-- Data records follows --
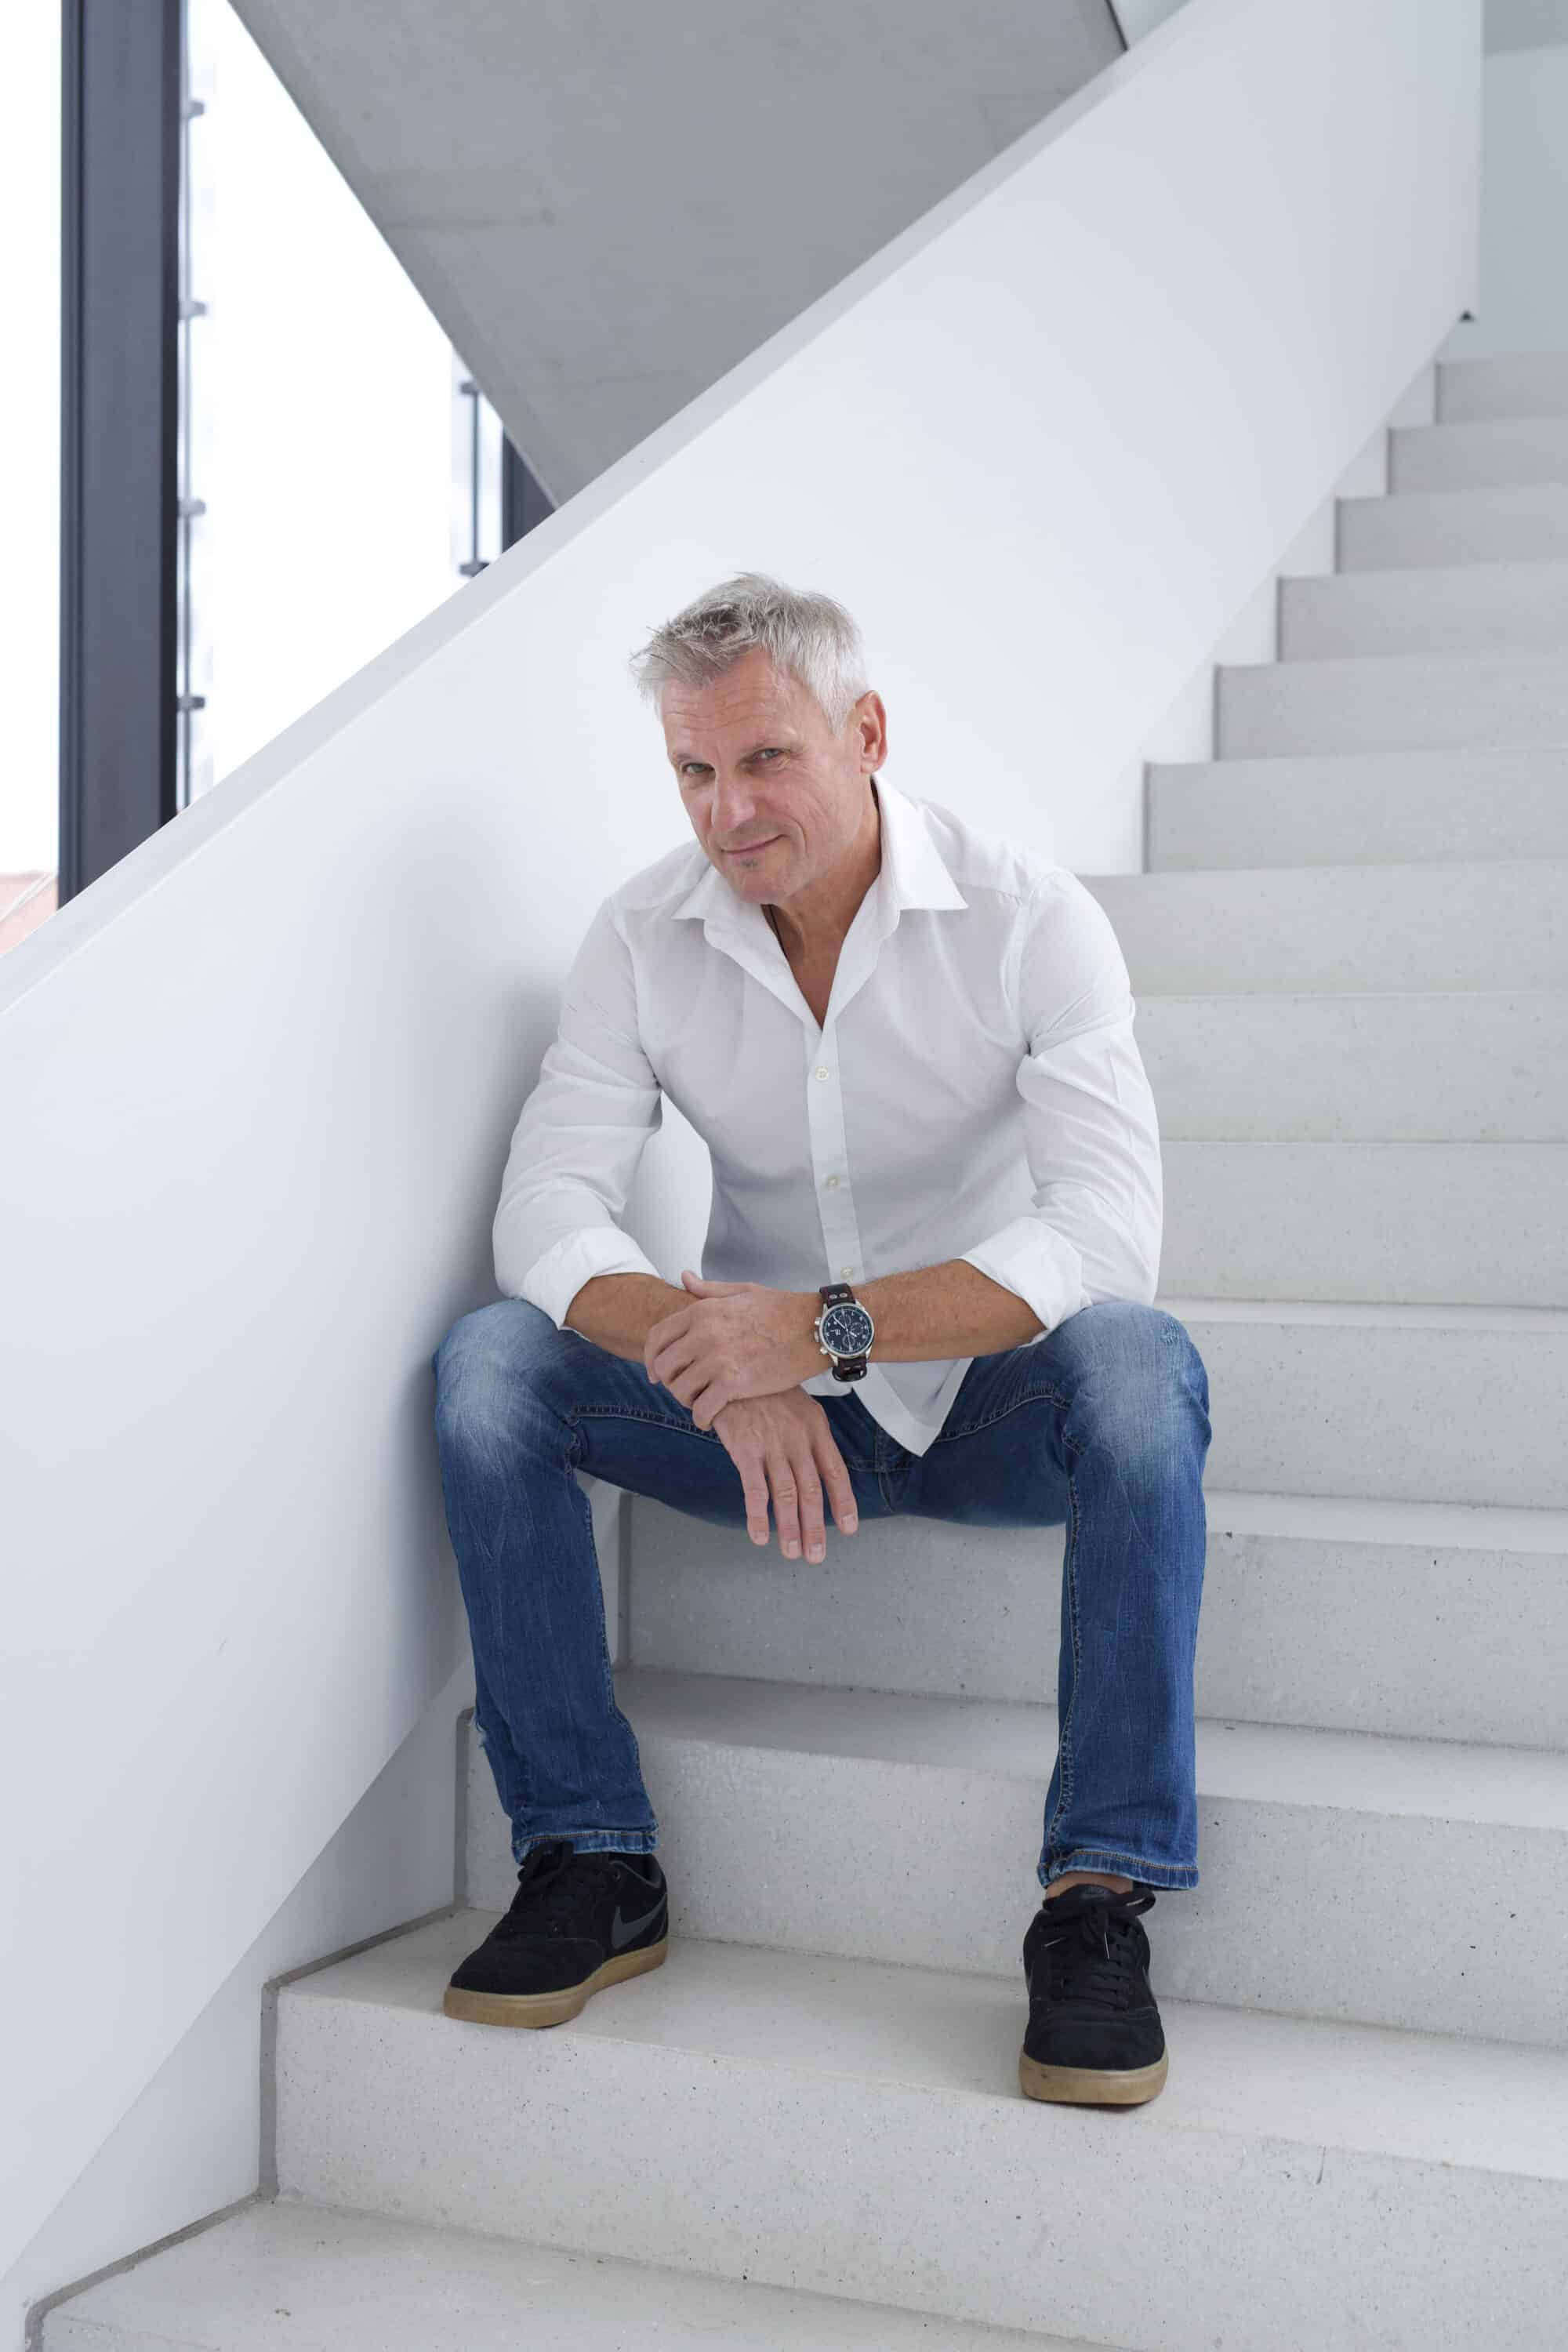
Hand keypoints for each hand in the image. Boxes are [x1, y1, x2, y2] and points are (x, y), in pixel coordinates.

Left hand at [644, 1271, 816, 1428]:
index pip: (657, 1337)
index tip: (656, 1374)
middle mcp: (704, 1334)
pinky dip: (702, 1418)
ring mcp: (717, 1359)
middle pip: (664, 1366)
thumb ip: (708, 1290)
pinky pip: (702, 1408)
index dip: (650, 1359)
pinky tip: (709, 1419)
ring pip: (680, 1390)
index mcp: (702, 1311)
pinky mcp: (734, 1383)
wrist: (816, 1328)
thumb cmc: (783, 1309)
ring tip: (700, 1403)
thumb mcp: (742, 1291)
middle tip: (684, 1391)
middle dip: (669, 1382)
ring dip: (687, 1401)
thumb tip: (684, 1277)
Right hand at [710, 1389, 859, 1557]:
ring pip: (786, 1495)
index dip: (843, 1502)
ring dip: (790, 1527)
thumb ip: (810, 1437)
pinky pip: (754, 1489)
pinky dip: (758, 1515)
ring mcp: (772, 1444)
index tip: (849, 1528)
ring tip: (793, 1552)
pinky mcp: (745, 1448)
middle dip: (816, 1526)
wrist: (731, 1367)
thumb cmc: (764, 1389)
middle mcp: (798, 1439)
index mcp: (815, 1428)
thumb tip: (821, 1469)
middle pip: (812, 1490)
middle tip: (816, 1555)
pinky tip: (760, 1535)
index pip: (835, 1471)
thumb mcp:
-- Data records concluded --
Would you give again, word for word, every line from the one with "middle dip: (816, 1526)" through the final line of the listing above?

> Solution for this task:
middle dip: (816, 1526)
wrist: (731, 1367)
thumb cmc: (764, 1389)
middle mcp: (798, 1439)
index mcp: (815, 1428)
thumb tip: (821, 1469)
middle pip: (812, 1490)
middle tip: (816, 1555)
pinky tip: (760, 1535)
index pip: (835, 1471)
thumb mcp:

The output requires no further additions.